W poniedziałek 21 sierpnia goście pensjonatu na Spiskim Wierchu w Bukowinie Tatrzańskiej usłyszeli pod swoimi oknami huk. Okazało się, że jadący z dużą prędkością samochód wypadł z zakrętu i uderzył w znajdujące się przed budynkiem huśtawki. Kiedy próbował zawrócić, wjechał w dwa zaparkowane samochody. Kierowca uciekł z miejsca zdarzenia.

"To ten wariat z Białki Tatrzańskiej"

— To cud, że nikt nie zginął — mówią portalowi podhale24.pl świadkowie. "Samochód wypadł z jezdni, złamał słupek od bramy wjazdowej i z impetem przejechał przez parking przylegający do domu wczasowego" — opisuje portal.

Jedna z osób będących na miejscu powiedziała, że w momencie wypadku goście pakowali walizki do auta. Na szczęście wrócili do pokoju po pozostałe rzeczy. Dodatkowo rozmówcy portalu twierdzą, że wiedzą, kto spowodował wypadek. — To ten wariat z Białki Tatrzańskiej. Już nie raz były na niego skargi — mówią.
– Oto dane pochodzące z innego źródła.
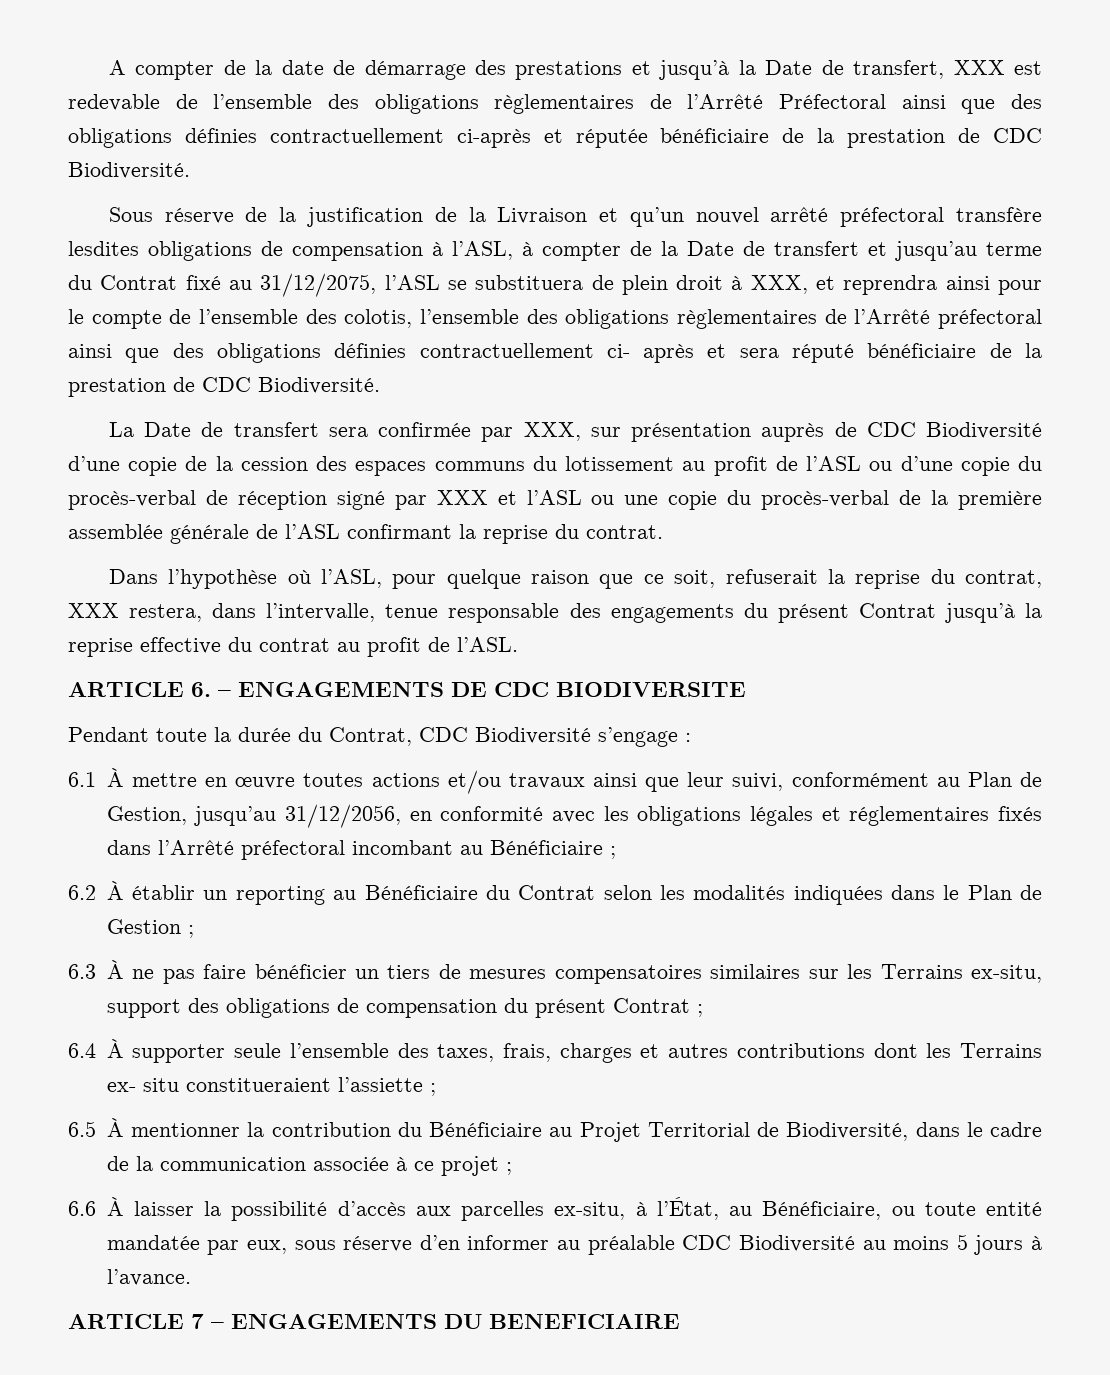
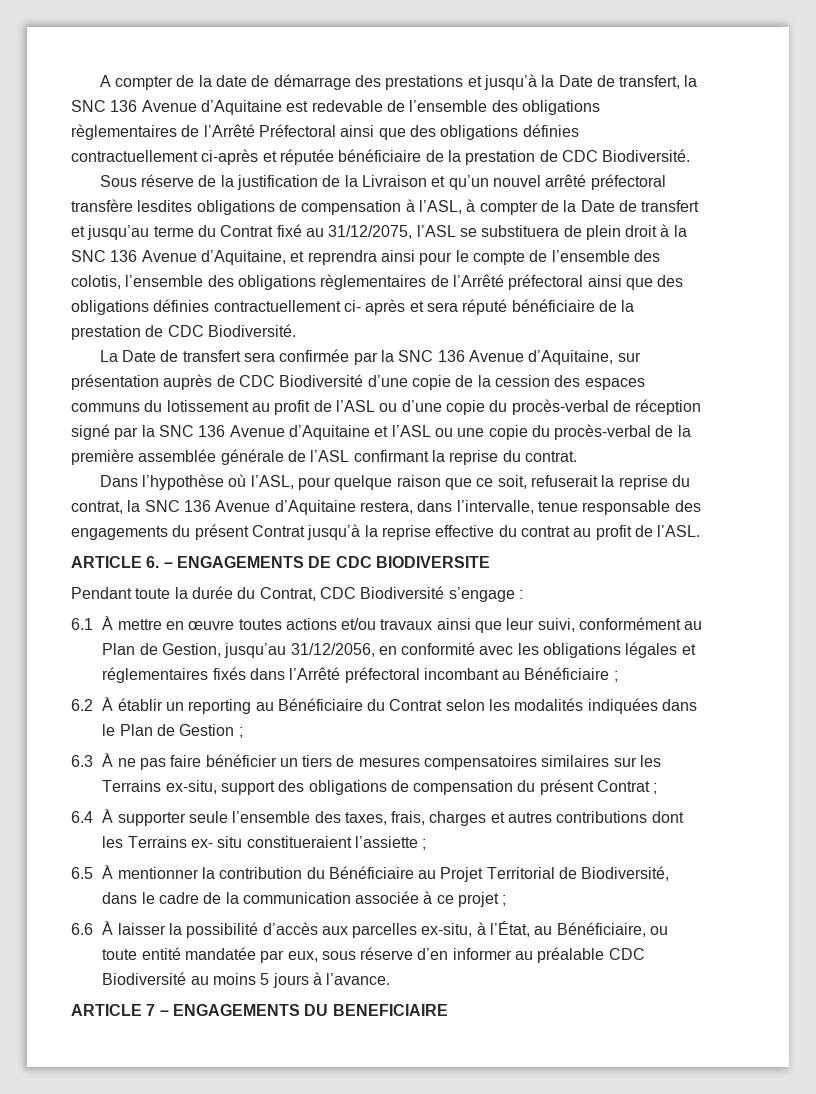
[953,60,1005,75] XXX -> [684,75,698,87] [71,100,282,115] la SNC 136 Avenue d’Aquitaine
[750,275,808,294] XXX, -> [673,225,687,237] [71,250,286,265] la SNC 136 Avenue d’Aquitaine,
[523,422,581,441] XXX, -> [380,350,614,365] la SNC 136 Avenue d’Aquitaine,
[436,490,488,505] XXX -> [141,425,370,440] la SNC 136 Avenue d’Aquitaine
[68,603,119,618] XXX -> [127,500,356,515] la SNC 136 Avenue d’Aquitaine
Zakopiańska policja poinformowała, że 42-letni kierowca został zatrzymany. Badanie alkomatem wykazało, że w jego organizmie było 2,8 promila alkoholu. Już wcześniej miał zatrzymane prawo jazdy i złamał zakaz prowadzenia pojazdów. Oprócz tego jego auto nie miało aktualnych badań technicznych i ważnego ubezpieczenia OC. Kierowcy grozi kara do 5 lat pozbawienia wolności.